Scientists have just found out what you always wanted to know: why do fingernails, when nibbled or torn,1 tend to tear across the nail rather than downwards towards the nail bed? University of Manchester researcher Roland Ennos is a habitual nail biter. Maybe that’s why he (along with other researchers) tested the toughness of snippets from students’ fingernails.2 They found it takes twice the energy to cut them lengthwise as it does crosswise.

And that’s just as well, says Ennos. ‘Otherwise, we would be in agony throughout our lives, because every tear would damage our nail bed, inflicting great pain and incurring infection.’

Fingernails are unique to humans and other primates. They not only protect the top of our fingertips, but also help keep the skin at the tips of our fingers in place, making it easier for us to hold and manipulate objects. And now Ennos and his colleagues, analyzing nails under the electron microscope, have identified why nails don’t tear toward the nail bed.

Nails comprise three layers of tissue containing the protein keratin. The central layer was found to have keratin fibres parallel to the half moon at the base of the nail. These fibres stop breaks from running down the nail. The two outer layers have randomly arranged keratin fibres, and they provide strength.

How much strength? ‘The energy needed to cut through [our nails], is as much as what’s needed for horse’s hoofs’, says Ennos. ‘It’s quite amazing.’3

So, fingernails are as strong as horses’ hooves! Zoologist John Gosline, of the University of British Columbia, has seen the same orientation of cracks in horses’ hooves as in human fingernails. ‘Nails and hoofs are external structures that experience a mechanically stressful environment’, he says, explaining why the orientation of fibres is so important. In the case of horses, if cracks were to run upwards instead of across, it could lead to infection, laming and death.

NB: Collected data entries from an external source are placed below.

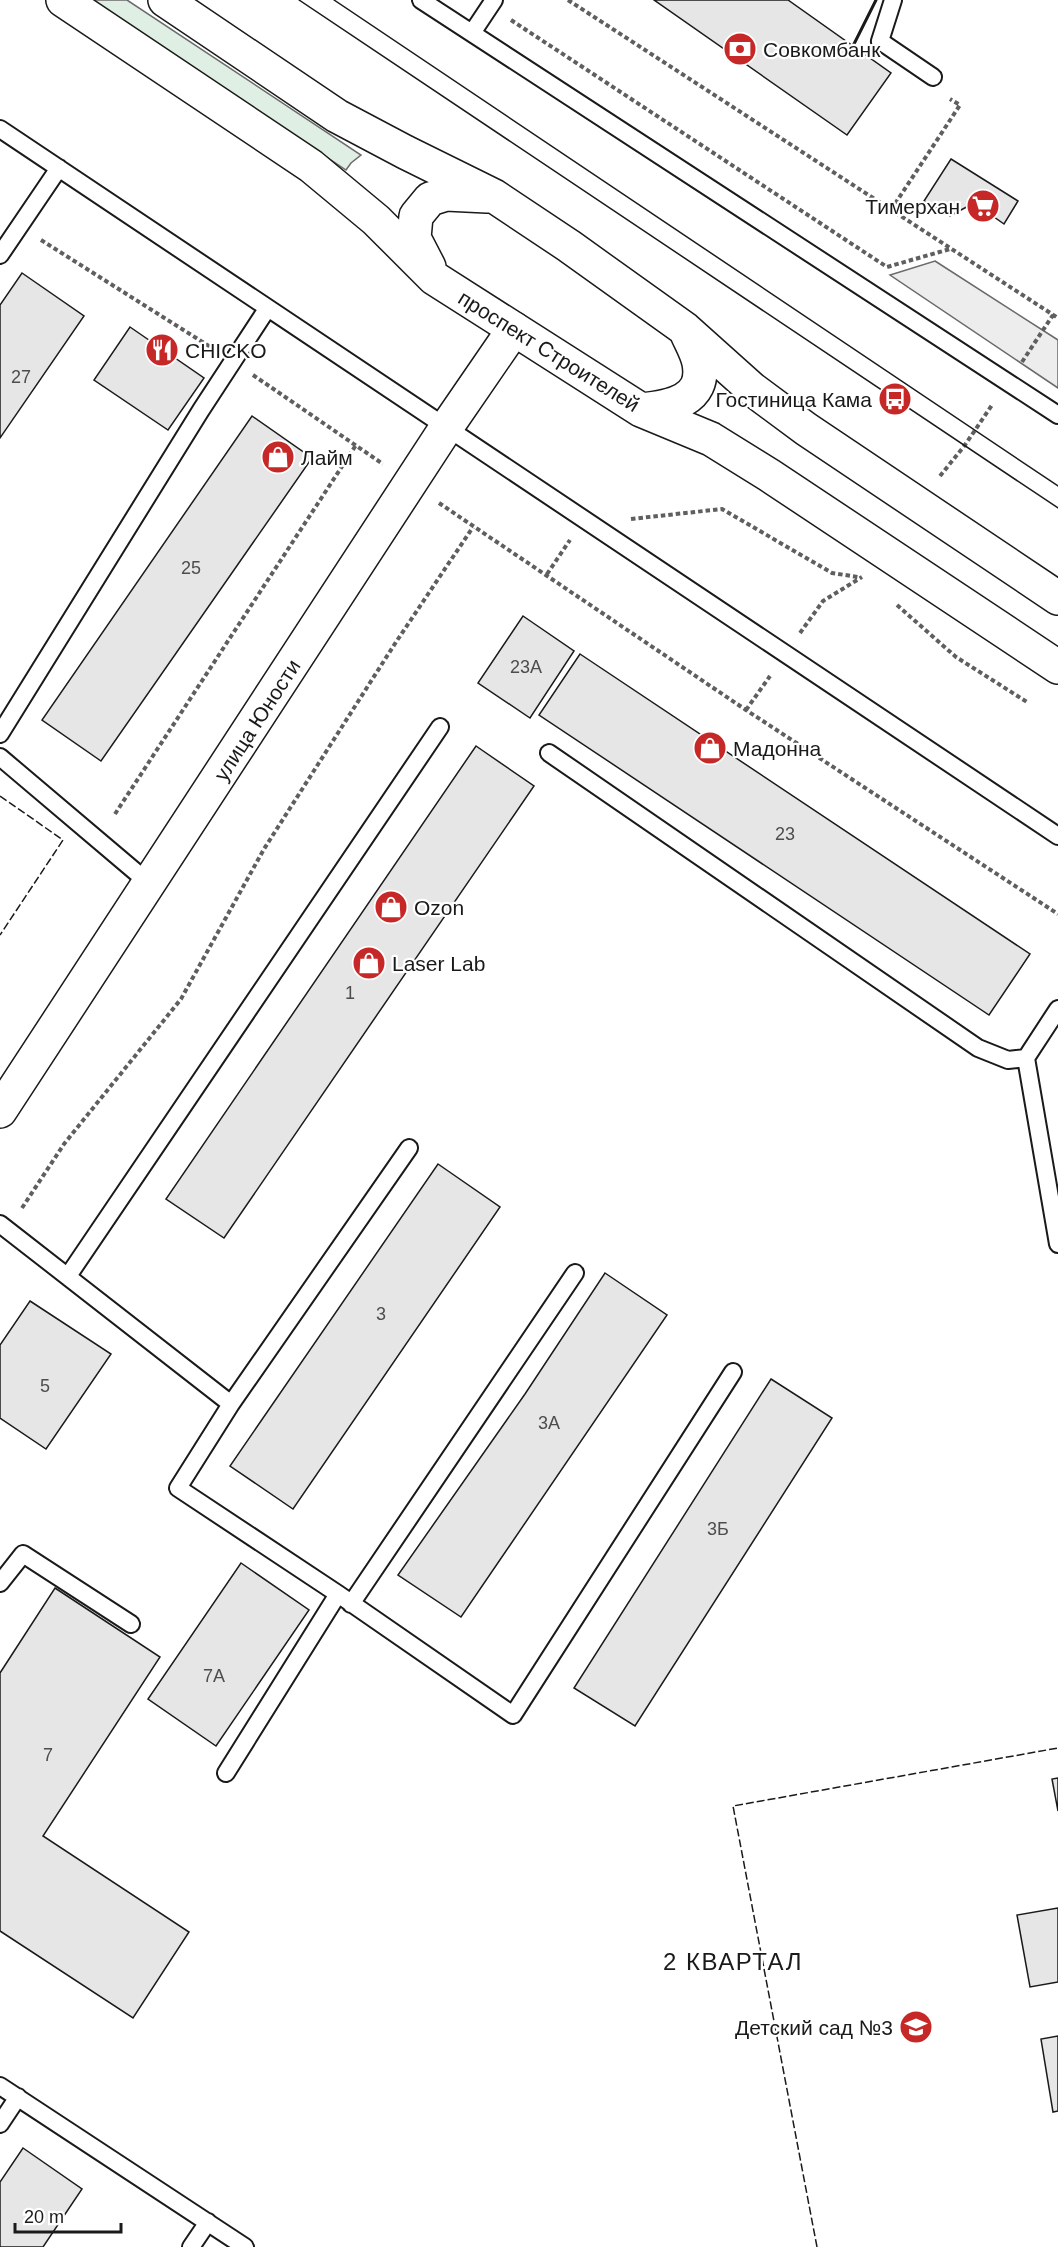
<svg xmlns="http://www.w3.org/2000/svg" width="1058" height="2247" viewBox="0 0 1058 2247" font-family="Helvetica,sans-serif">
  <style>
    .green { fill: #e0efe3; stroke: #6a6a6a; stroke-width: 1.5 }
    .parking { fill: #ededed; stroke: #6a6a6a; stroke-width: 1.5 }
    .building { fill: #e6e6e6; stroke: #1a1a1a; stroke-width: 1.5 }
    .lines { fill: none; stroke-linecap: round; stroke-linejoin: round }
    .service-casing { stroke: #1a1a1a; stroke-width: 20 }
    .tertiary-casing { stroke: #1a1a1a; stroke-width: 36 }
    .secondary-casing { stroke: #1a1a1a; stroke-width: 36 }
    .path { stroke: #5f5f5f; stroke-width: 4; stroke-dasharray: 4.5 3; stroke-linecap: butt }
    .service { stroke: #fff; stroke-width: 16 }
    .tertiary { stroke: #fff; stroke-width: 33 }
    .secondary { stroke: #fff; stroke-width: 33 }
    .tram { stroke: #1a1a1a; stroke-width: 1.5 }
    .fence { stroke: #1a1a1a; stroke-width: 1.5; stroke-dasharray: 8 3; stroke-linecap: butt }
    .wall { stroke: #1a1a1a; stroke-width: 3 }
    .labels { text-anchor: middle; dominant-baseline: central; stroke-width: 4.5; stroke-linejoin: round; paint-order: stroke }
    .number-label { font-size: 18px; fill: #4d4d4d }
    .poi-label { font-size: 21px; fill: #1a1a1a; stroke: #fff; text-anchor: start }
    .street-label { font-size: 21px; fill: #1a1a1a; stroke: #fff }
    .quarter-label { font-size: 24px; letter-spacing: 1.5px; fill: #1a1a1a; stroke: #fff }
  </style>
  <rect width="100%" height="100%" fill="#fff"/>
  <path class="green" d="M91 0H127L361 155 351 163 346 170Z"/>
  <path class="parking" d="M935 261 1058 340V388L890 275Z"/>
  <path class="building" d="M654 0H788L891 73 847 135Z
    M951 159 1018 201 1004 224 974 203 950 216 924 201Z
    M22 273 84 316 0 438V305Z
    M130 327 204 378 168 430 94 380Z
    M252 416 312 458 101 761 42 720Z
    M523 616 574 651 530 718 478 683Z
    M580 654 1030 954 989 1015 539 715Z
    M476 746 534 786 224 1238 166 1199Z
    M438 1164 500 1207 293 1509 230 1466Z
    M605 1273 667 1315 461 1617 398 1575 525 1394Z
    M30 1301 111 1354 46 1449 0 1418V1345Z
    M771 1379 832 1418 635 1726 574 1688Z
    M241 1563 309 1610 216 1746 148 1699Z
    M55 1588 160 1657 43 1836 189 1932 133 2018 0 1931V1673Z
    M1058 1778V1811L1052 1779Z
    M1058 1908V1982L1030 1987 1017 1915Z
    M1058 2036V2111L1053 2112 1041 2039Z
    M23 2148 82 2189 43 2247H0V2182Z"/>
  <g class="lines">
    <g class="service-casing">
      <path id="service" d="M421 0 1058 415
        M893 0 880 41 933 77
        M472 33 494 0
        M0 129 1058 836
        M0 255 59 168
        M0 734 201 410 267 309
        M549 753 978 1048 1008 1060 1026 1058 1058 1009
        M0 757 150 884
        M1026 1058 1058 1244
        M0 1224 231 1404 178 1488 338 1594 513 1715 733 1372
        M68 1276 440 727
        M231 1404 409 1148
        M0 1583 23 1554 131 1624
        M351 1604 575 1273
        M226 1773 338 1594
        M0 2086 245 2247
        M0 2124 18 2097
        M191 2247 208 2222"/>
    </g>
    <g class="tertiary-casing">
      <path id="tertiary" d="M0 1111 446 428 514 329"/>
    </g>
    <g class="secondary-casing">
      <path id="secondary" d="M63 0 311 166 376 220 434 278 641 410 711 439 769 475 1058 667
        M165 0 337 116 405 152 494 196 569 246 685 329 752 389 806 429 1058 598
        M429 267 414 238 416 216 430 199 446 194 487 196
        M641 410C670 407 706 401 699 363 697 352 690 341 686 331"/>
    </g>
    <path class="path" d="M568 0 1058 318
      M511 20 887 267 950 249
      M891 210 960 105 950 99
      M41 240 212 348
      M1022 362 1053 315
      M253 375 383 464
      M940 476 965 445 992 405
      M439 503 746 710 1058 914
      M631 519 722 509 832 573 858 577
      M547 574 570 540
      M897 605 956 657 1027 702
      M800 633 823 601 862 577
      M746 710 770 676
      M115 814 356 445
      M22 1208 64 1144 181 999 264 849 396 642 473 527"/>
    <use href="#service" class="service"/>
    <use href="#tertiary" class="tertiary"/>
    <use href="#secondary" class="secondary"/>
    <path class="tram" d="M299 0 1058 508
      M334 0 1058 486"/>
    <path class="fence" d="M0 796 63 840 0 935
      M817 2247 733 1806 1058 1748"/>
    <path class="wall" d="M853 46 876 0"/>
  </g>
  <defs>
    <g id="bank-disc" transform="scale(1.725)"><circle r="9.5" fill="#c62828" stroke="#fff"/><path d="M-6-4H6V4H-6ZM0-2.3a2.3 2.3 0 1 0 0 4.6a2.3 2.3 0 1 0 0-4.6Z" fill="#fff"/></g>
    <g id="supermarket-disc" transform="scale(1.725)"><circle r="9.5" fill="#c62828" stroke="#fff"/><path d="M-6-5.5h2.5l.6 2H6L4.5 2H-2.5L-4.4-4H-6ZM-1.5 3.2a1.3 1.3 0 1 0 .1 0ZM3 3.2a1.3 1.3 0 1 0 .1 0Z" fill="#fff"/></g>
    <g id="restaurant-disc" transform="scale(1.725)"><circle r="9.5" fill="#c62828" stroke="#fff"/><path d="M-5-6h1v4h1v-4h1v4h1v-4h1v5L-1.5 .5V6h-2V.5L-5-1ZM5-6V6H3V1.5H1.5Q1.5-4 5-6Z" fill="#fff"/></g>
    <g id="bus-disc" transform="scale(1.725)"><circle r="9.5" fill="#c62828" stroke="#fff"/><path d="M-5-6H5V4H4V6H2V4H-2V6H-4V4H-5ZM-3.5-4V0h7V-4ZM-3.5 1.2v1.5H-2V1.2ZM2 1.2v1.5H3.5V1.2Z" fill="#fff"/></g>
    <g id="shop-disc" transform="scale(1.725)"><circle r="9.5" fill="#c62828" stroke="#fff"/><path d="M-5-2.5h2.3a2.7 3.5 0 0 1 5.4 0H5L5.5 6h-11ZM-1.5-2.5h3a1.5 2.3 0 0 0-3 0Z" fill="#fff"/></g>
    <g id="school-disc" transform="scale(1.725)"><circle r="9.5" fill="#c62828" stroke="#fff"/><path d="M0-5L7-2L0 1L-7-2ZM-4 1L0 2.5L4 1V4Q0 6-4 4Z" fill="#fff"/></g>
  </defs>
  <g fill-rule="evenodd">
    <use href="#bank-disc" x="740" y="49"/>
    <use href="#supermarket-disc" x="983" y="206"/>
    <use href="#restaurant-disc" x="162" y="350"/>
    <use href="#bus-disc" x="895" y="399"/>
    <use href="#shop-disc" x="278" y="457"/>
    <use href="#shop-disc" x="710" y="748"/>
    <use href="#shop-disc" x="391" y="907"/>
    <use href="#shop-disc" x="369" y="963"/>
    <use href="#school-disc" x="916" y="2027"/>
  </g>
  <g class="labels">
    <g class="number-label">
      <text x="21" y="377">27</text>
      <text x="191" y="568">25</text>
      <text x="526" y="667">23А</text>
      <text x="785" y="834">23</text>
      <text x="350" y="993">1</text>
      <text x="381" y="1314">3</text>
      <text x="45" y="1386">5</text>
      <text x="549" y="1423">3А</text>
      <text x="718" y="1529">3Б</text>
      <text x="214" y="1676">7А</text>
      <text x="48" y="1755">7</text>
    </g>
    <g class="poi-label">
      <text x="763" y="49">Совкомбанк</text>
      <text x="960" y="206" text-anchor="end">Тимерхан</text>
      <text x="185" y="350">CHICKO</text>
      <text x="872" y="399" text-anchor="end">Гостиница Кама</text>
      <text x="301" y="457">Лайм</text>
      <text x="733" y="748">Мадонна</text>
      <text x="414" y="907">Ozon</text>
      <text x="392" y="963">Laser Lab</text>
      <text x="893" y="2027" text-anchor="end">Детский сад №3</text>
    </g>
    <g class="street-label">
      <text transform="translate(549 351) rotate(32)">проспект Строителей</text>
      <text transform="translate(257 720) rotate(-57)">улица Юности</text>
    </g>
    <g class="quarter-label">
      <text x="733" y="1961">2 КВАРТАЛ</text>
    </g>
  </g>
  <path d="M15 2223v9h106v-9" fill="none" stroke="#1a1a1a" stroke-width="3"/>
  <text x="24" y="2223" font-size="18" fill="#1a1a1a" stroke="#ffffff" stroke-width="4.5" paint-order="stroke">20 m</text>
</svg>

How could anyone say that this crucial design feature of hooves and fingernails has come about separately in horses and humans by accident—the result of evolution? The evidence surely shouts of a Designer (Romans 1:20).

We are indeed most fearfully and wonderfully made (Psalm 139:14).

References and notes

  1. Either accidentally or deliberately for grooming.
  2. Sanides, S., Nails and hooves: designed for wear and tears, The Scientist 18(4):12, <www.the-scientist.com>, 2 March 2004.
  3. Fingernails have the strength of hooves, New Scientist 181(2433):19, 2004.